══ SOURCE DATA ══

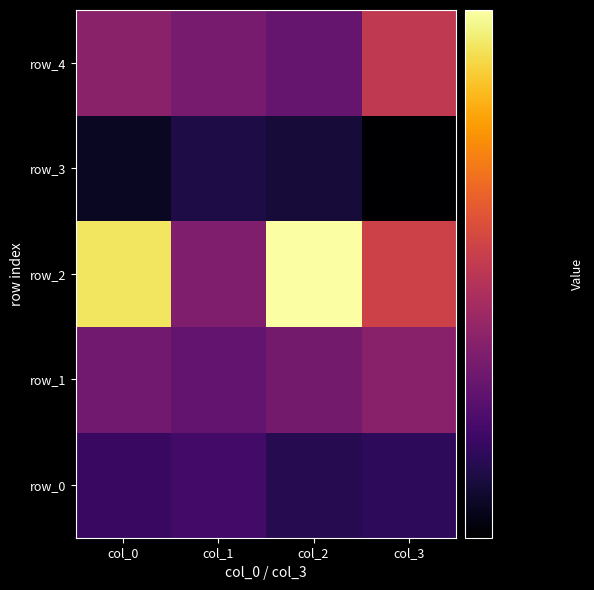

Count the row_2 values in the range 0 to 1.

4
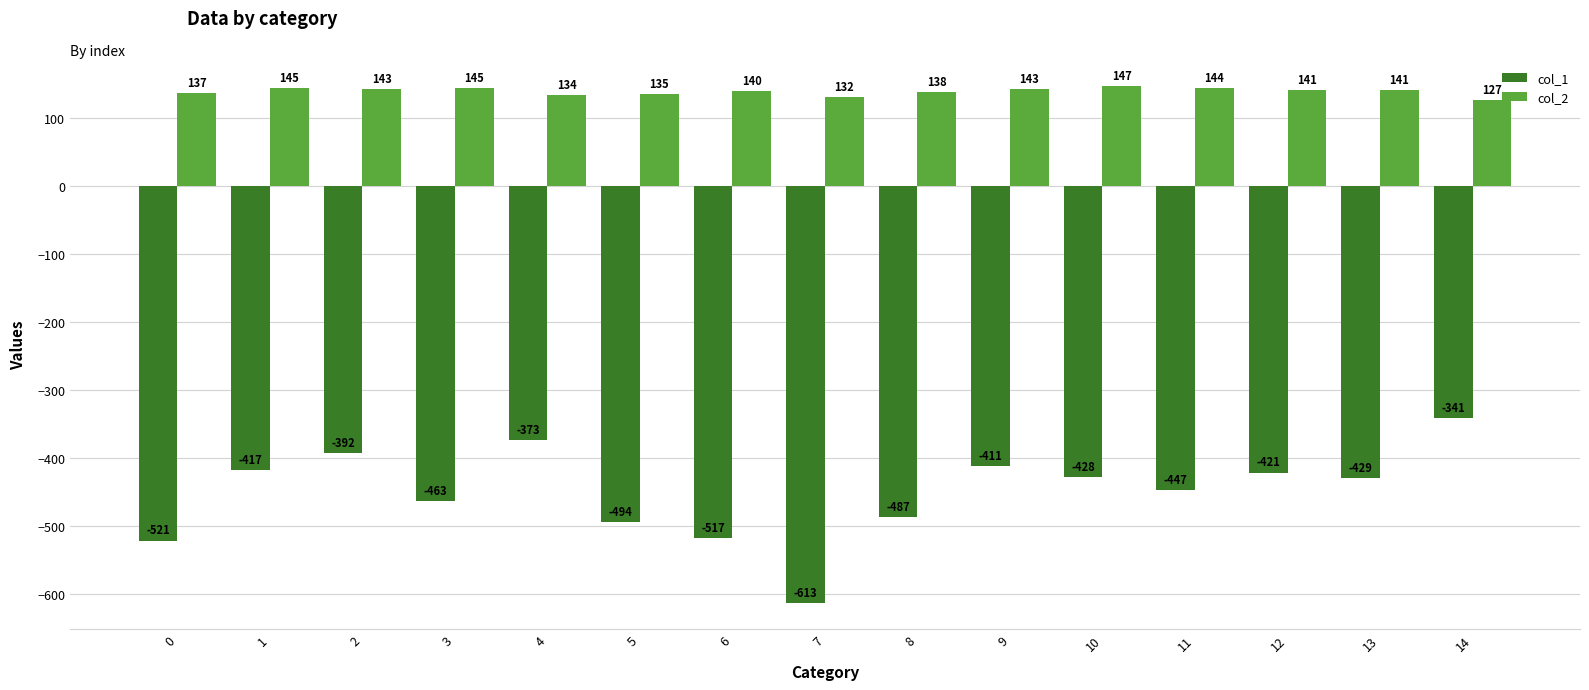

Which series has the largest total across all categories?

col_2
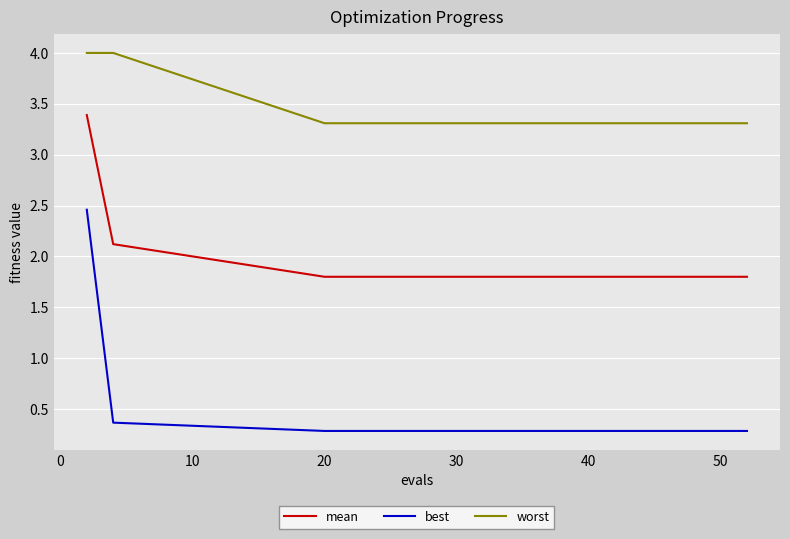

Which series has the largest range (max minus min)?

best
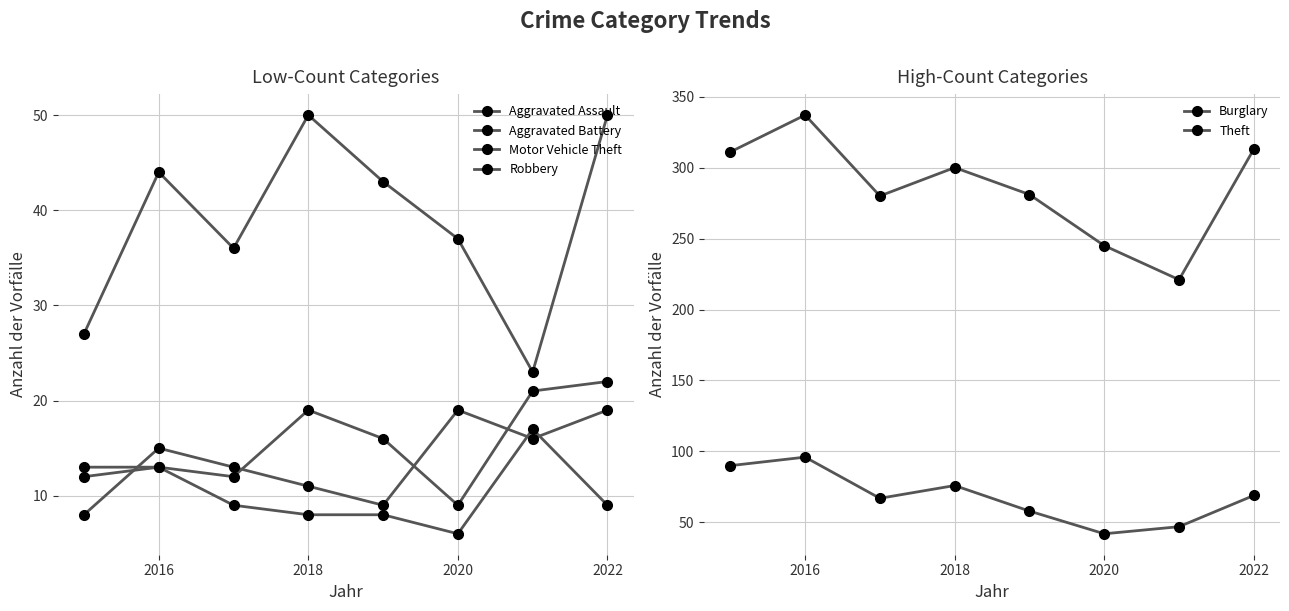

Count the number of data series in this chart.

6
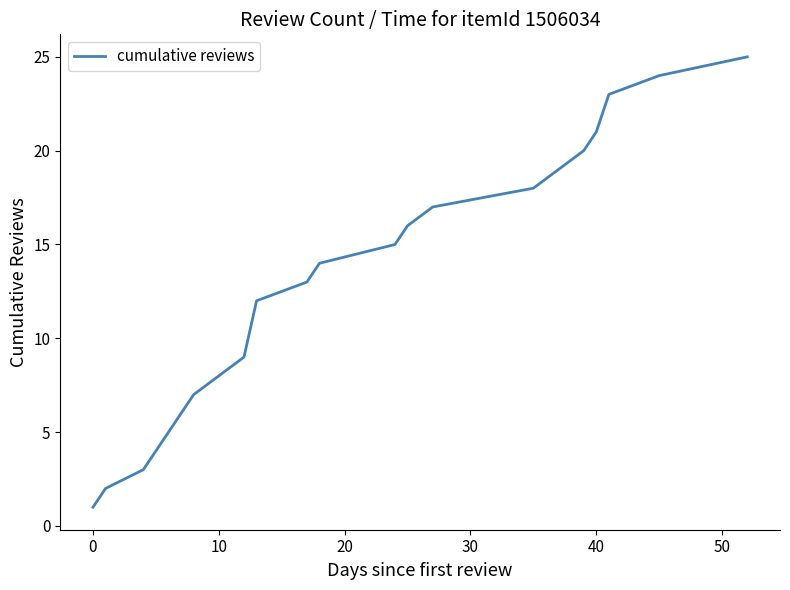

What is the greatest value displayed?

25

═══

*ACTIVITY:*
Lay out the lines as a numbered list, beginning with the line that contains "Which series has the largest range", including it, and continuing through the last of the lines. Leave out blank lines and the pictures.

*SOLUTION FOR THIS PROBLEM:*
1. Which series has the largest range (max minus min)?
2. best
3. Count the number of data series in this chart.
4. 6
5. What is the greatest value displayed?
6. 25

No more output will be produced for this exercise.